The hybrid cardiovascular modeling approach integrates an in vitro experiment with a computational lumped-parameter simulation, enabling direct physical testing of medical devices in the context of closed-loop physiology. The interface between the in vitro and computational domains is essential for properly capturing the dynamic interactions of the two. To this end, we developed an iterative algorithm capable of coupling an in vitro experiment containing multiple branches to a lumped-parameter physiology simulation. This algorithm identifies the unique flow waveform solution for each branch of the experiment using an iterative Broyden's approach. For the purpose of algorithm testing, we first used mathematical surrogates to represent the in vitro experiments and demonstrated five scenarios where the in vitro surrogates are coupled to the computational physiology of a Fontan patient. This testing approach allows validation of the coupling result accuracy as the mathematical surrogates can be directly integrated into the computational simulation to obtain the "true solution" of the coupled system. Our algorithm successfully identified the solution flow waveforms in all test scenarios with results matching the true solutions with high accuracy. In all test cases, the number of iterations to achieve the desired convergence criteria was less than 130. To emulate realistic in vitro experiments in which noise contaminates the measurements, we perturbed the surrogate models by adding random noise. The convergence tolerance achievable with the coupling algorithm remained below the magnitudes of the added noise in all cases. Finally, we used this algorithm to couple a physical experiment to the computational physiology model to demonstrate its real-world applicability.

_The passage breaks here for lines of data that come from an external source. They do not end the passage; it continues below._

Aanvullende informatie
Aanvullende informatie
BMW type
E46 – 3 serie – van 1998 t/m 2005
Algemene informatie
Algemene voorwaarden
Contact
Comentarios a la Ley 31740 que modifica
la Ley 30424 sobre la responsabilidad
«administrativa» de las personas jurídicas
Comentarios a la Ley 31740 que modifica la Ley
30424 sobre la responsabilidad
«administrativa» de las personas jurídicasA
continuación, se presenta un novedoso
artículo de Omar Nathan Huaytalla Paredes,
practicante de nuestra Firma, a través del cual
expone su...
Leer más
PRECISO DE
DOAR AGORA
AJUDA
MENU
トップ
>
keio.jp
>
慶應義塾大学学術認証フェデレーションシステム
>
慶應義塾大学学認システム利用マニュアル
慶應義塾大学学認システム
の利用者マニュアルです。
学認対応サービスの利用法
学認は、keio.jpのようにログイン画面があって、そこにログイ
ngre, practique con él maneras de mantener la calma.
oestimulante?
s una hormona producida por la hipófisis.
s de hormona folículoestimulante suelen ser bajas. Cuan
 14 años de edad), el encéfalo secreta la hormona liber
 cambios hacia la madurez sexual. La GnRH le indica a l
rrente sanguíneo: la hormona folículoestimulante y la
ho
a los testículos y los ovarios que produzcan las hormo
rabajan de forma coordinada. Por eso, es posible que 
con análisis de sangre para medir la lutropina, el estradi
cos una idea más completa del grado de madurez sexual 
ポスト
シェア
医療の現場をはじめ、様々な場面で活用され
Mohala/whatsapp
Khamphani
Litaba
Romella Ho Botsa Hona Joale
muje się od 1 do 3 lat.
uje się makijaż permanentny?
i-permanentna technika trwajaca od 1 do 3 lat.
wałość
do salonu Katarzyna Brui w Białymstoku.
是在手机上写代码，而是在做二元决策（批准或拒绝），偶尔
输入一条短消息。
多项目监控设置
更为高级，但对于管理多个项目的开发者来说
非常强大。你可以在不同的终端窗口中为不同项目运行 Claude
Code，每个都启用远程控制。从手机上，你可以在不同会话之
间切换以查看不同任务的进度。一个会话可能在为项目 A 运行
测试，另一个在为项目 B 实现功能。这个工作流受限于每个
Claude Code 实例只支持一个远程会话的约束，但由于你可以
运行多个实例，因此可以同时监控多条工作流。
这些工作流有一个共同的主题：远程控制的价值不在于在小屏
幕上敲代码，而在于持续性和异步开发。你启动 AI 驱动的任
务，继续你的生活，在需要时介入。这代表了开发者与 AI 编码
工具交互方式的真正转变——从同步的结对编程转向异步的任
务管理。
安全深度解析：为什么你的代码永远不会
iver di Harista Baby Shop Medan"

A Hybrid Experimental-Computational Modeling Framework for Cardiovascular Device Testing.

Significant advances in biomedical science often leverage powerful computational and experimental modeling platforms. We present a framework named physiology simulation coupled experiment ("PSCOPE") that can capitalize on the strengths of both types of platforms in a single hybrid model. PSCOPE uses an iterative method to couple an in vitro mock circuit to a lumped-parameter numerical simulation of physiology, obtaining closed-loop feedback between the two. We first compared the results of Fontan graft obstruction scenarios modeled using both PSCOPE and an established multiscale computational fluid dynamics method; the normalized root-mean-square error values of important physiologic parameters were between 0.1% and 2.1%, confirming the fidelity of the PSCOPE framework. Next, we demonstrate an example application of PSCOPE to model a scenario beyond the current capabilities of multiscale computational methods-the implantation of a Jarvik 2000 blood pump for cavopulmonary support in the single-ventricle circulation; we found that the commercial Jarvik 2000 controller can be modified to produce a suitable rotor speed for augmenting cardiac output by approximately 20% while maintaining blood pressures within safe ranges. The unified modeling framework enables a testing environment which simultaneously operates a medical device and performs computational simulations of the resulting physiology, providing a tool for physically testing medical devices with simulated physiologic feedback.